Perhaps. But he is more than correct that his Senate counterparts disagree and believe the house has left the conservative reservation.

“This budget impasse may prove as difficult to resolve as those that occurred in 2006 and 2014,” said Senate Majority Leader Tommy Norment, R-James City, also in a press release. “With more than $3.3 billion separating the two budget proposals on revenues and over $840 million in differences on spending, I cannot envision how this situation could be resolved quickly.

“I agree with Speaker Cox that the ‘two budgets differ dramatically on healthcare.’ There, however, is where our agreement ends.”

The argument for passing the House version of Medicaid expansion goes a bit like this:

► It covers working adults and adds nearly 400,000 people to the program. It is in line with public opinion. One poll commissioned by the Virginia Hospital and Healthcare Association stated that 83 percent of Virginians favor Medicaid expansion.

► It returns federal dollars to the state that Virginia taxpayers already pay in federal taxes.

► And, for this version to be considered conservative, it receives a waiver from the federal government that the able-bodied beneficiary has to work.

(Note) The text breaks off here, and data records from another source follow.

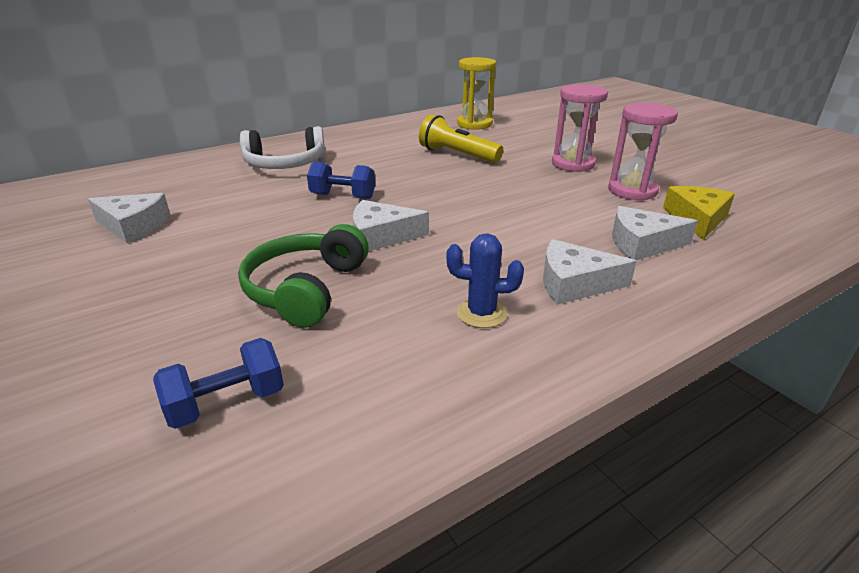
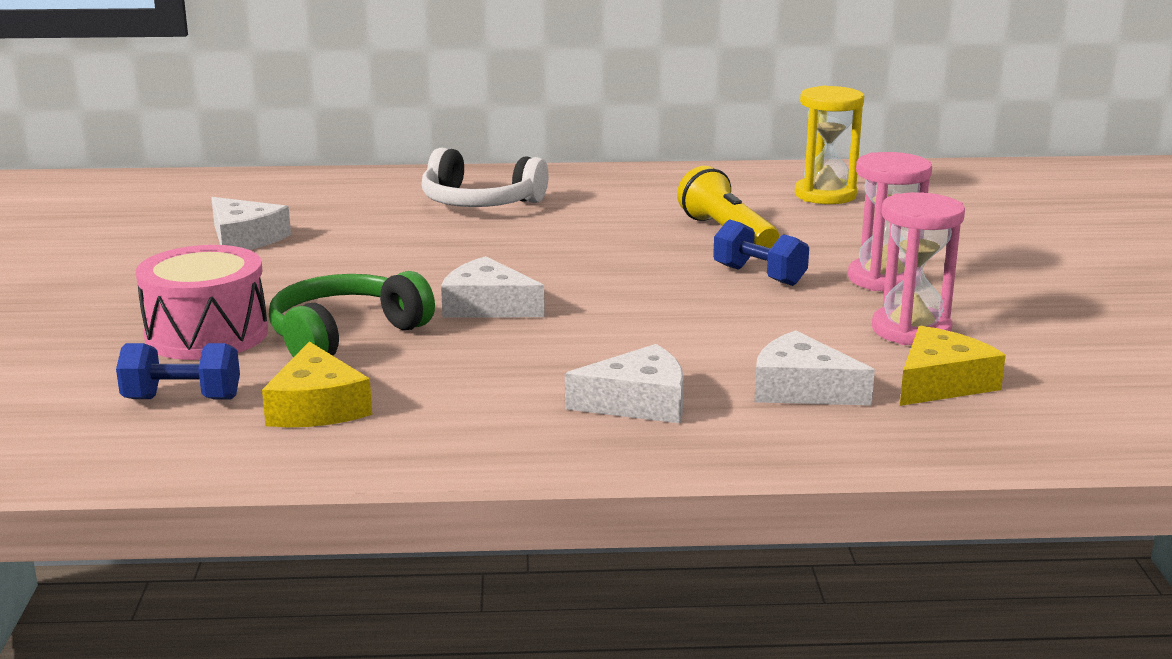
camera: 30 degrees right, 10 degrees down
blue dumbbell [307,162,375,199] -> blue dumbbell moved to [713,219,809,286]
blue cactus [447,233,524,328] -> none
white cheese [543,239,637,305] -> white cheese turned 135 degrees clockwise [565,344,684,423]
none -> pink drum [136,245,268,360]
none -> yellow cheese [262,341,372,427]

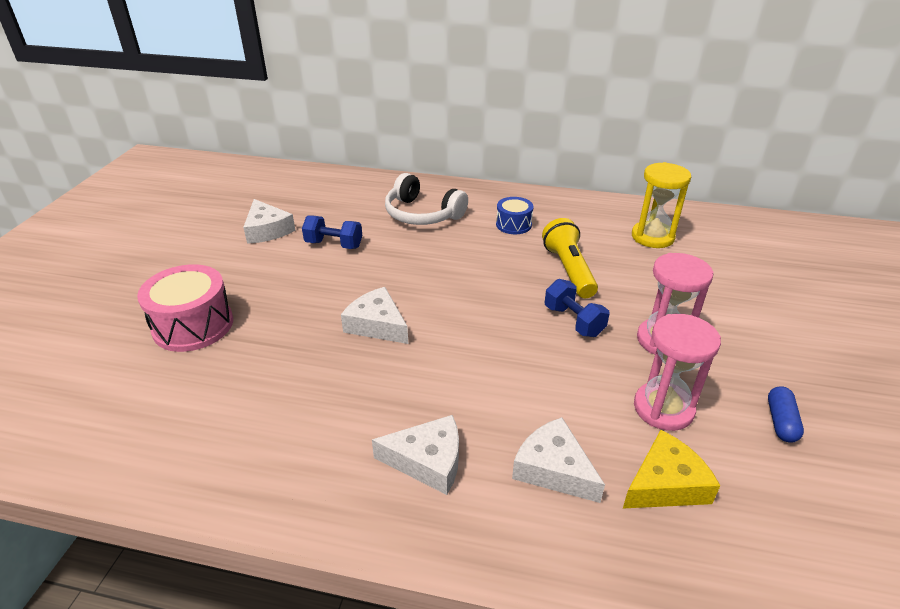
camera: 15 degrees right, 15 degrees up
blue dumbbell [116,343,240,399] -> blue dumbbell moved to [302,216,362,249]
yellow cheese [262,341,372,427] -> none
green headphones [269,271,435,357] -> none
none -> blue drum [496,197,533,234]
none -> blue capsule [768,386,804,443]

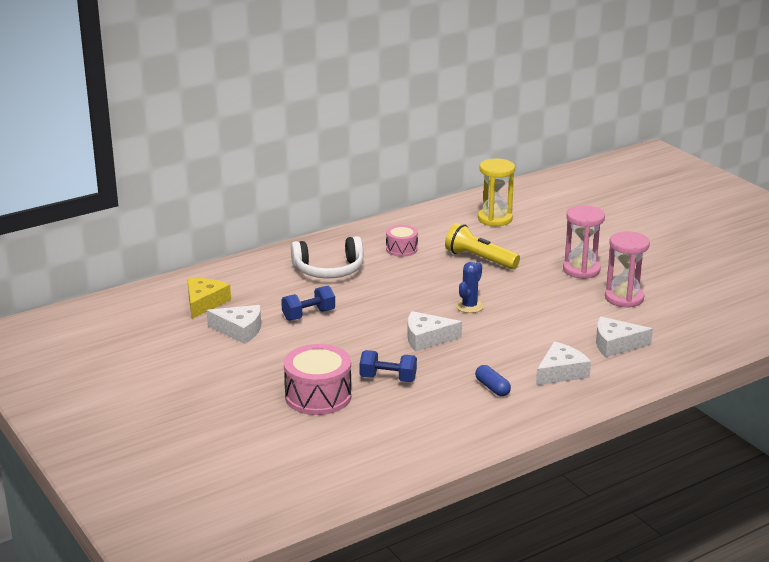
camera: 45 degrees left, 10 degrees down
blue drum [496,197,533,234] -> pink drum [386,225,418,257]
blue dumbbell [545,279,609,337] -> blue dumbbell moved to [360,350,417,382]
yellow cheese [623,430,720,509] -> yellow cheese moved to [187,278,231,319]
blue capsule [768,386,804,443] -> blue capsule moved to [475,365,511,396]
none -> blue cactus [456,262,484,313]

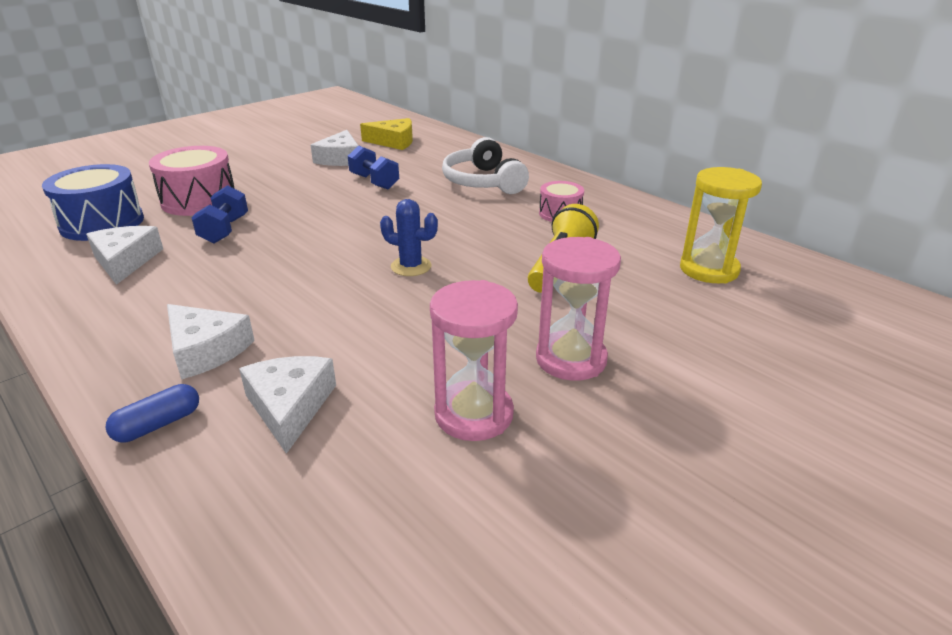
camera: 80 degrees right, 5 degrees up
white cheese [407,311,462,352] -> white cheese moved to [86,226,163,285]
blue capsule [475,365,511,396] -> blue capsule moved to [106,384,199,443]
none -> blue drum [42,164,144,241]

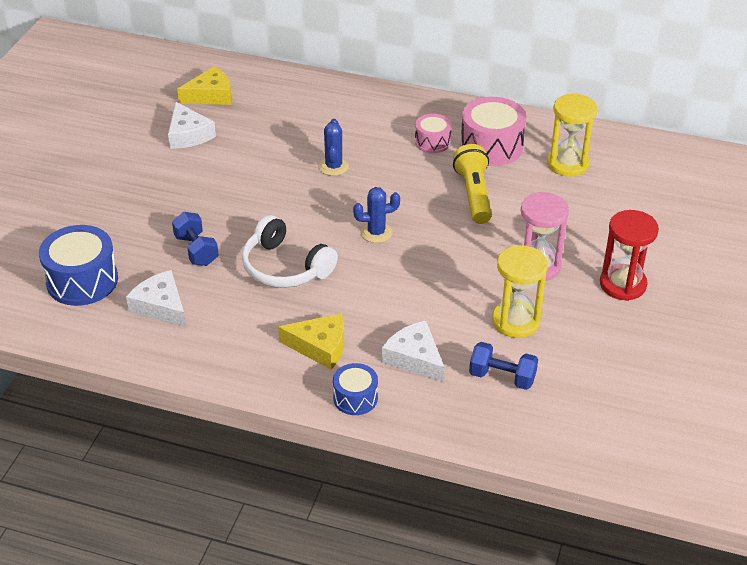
camera: 30 degrees left, 10 degrees up
blue capsule [106,384,199,443] -> blue drum [333,363,378,415]
pink drum [149,146,235,216] -> pink drum moved to [460,97,526,166]
white cheese [167,304,255,380] -> yellow cheese [278,313,344,370]
blue dumbbell [348,145,399,190] -> blue dumbbell moved to [469,342,538,390]
pink hourglass [430,280,518,441] -> yellow hourglass [492,245,548,338]
white headphones [442,137,529,194] -> white headphones moved to [242,215,338,288]
none -> blue cactus [319,119,349,176]
none -> red hourglass [600,210,659,301]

The senate argument is a bit more straightforward: It argues the House version depends on the federal government continuing to fulfill its promise of returning 90-cents on the dollar to the states. They see it as fool’s gold that will cost Virginia taxpayers billions.

“The major difference between the House and Senate proposals is that the House relies on Medicaid revenues in order to produce a balanced budget,” said state Sen. John Cosgrove, R-Chesapeake. “Over the next weeks, the conferees have a tough task. Leaving this session, the Senate is committed to its plan to responsibly produce a budget that provides meaningful healthcare reforms.”

For the entirety of the McAuliffe administration, Republicans resisted the urge to be seduced by federal largesse, but the fright of nearly being relegated to the minority this past November in the House seems to have caused them to significantly reconsider their former opinion on federal spending and limited government.

Unfortunately, now is not the time to play the political odds: There are way too many uncertainties in the federal Medicaid debate for us to think it is responsible to spin the roulette wheel with Virginia’s fiscal future.

Let’s hope the House conferees return to their senses.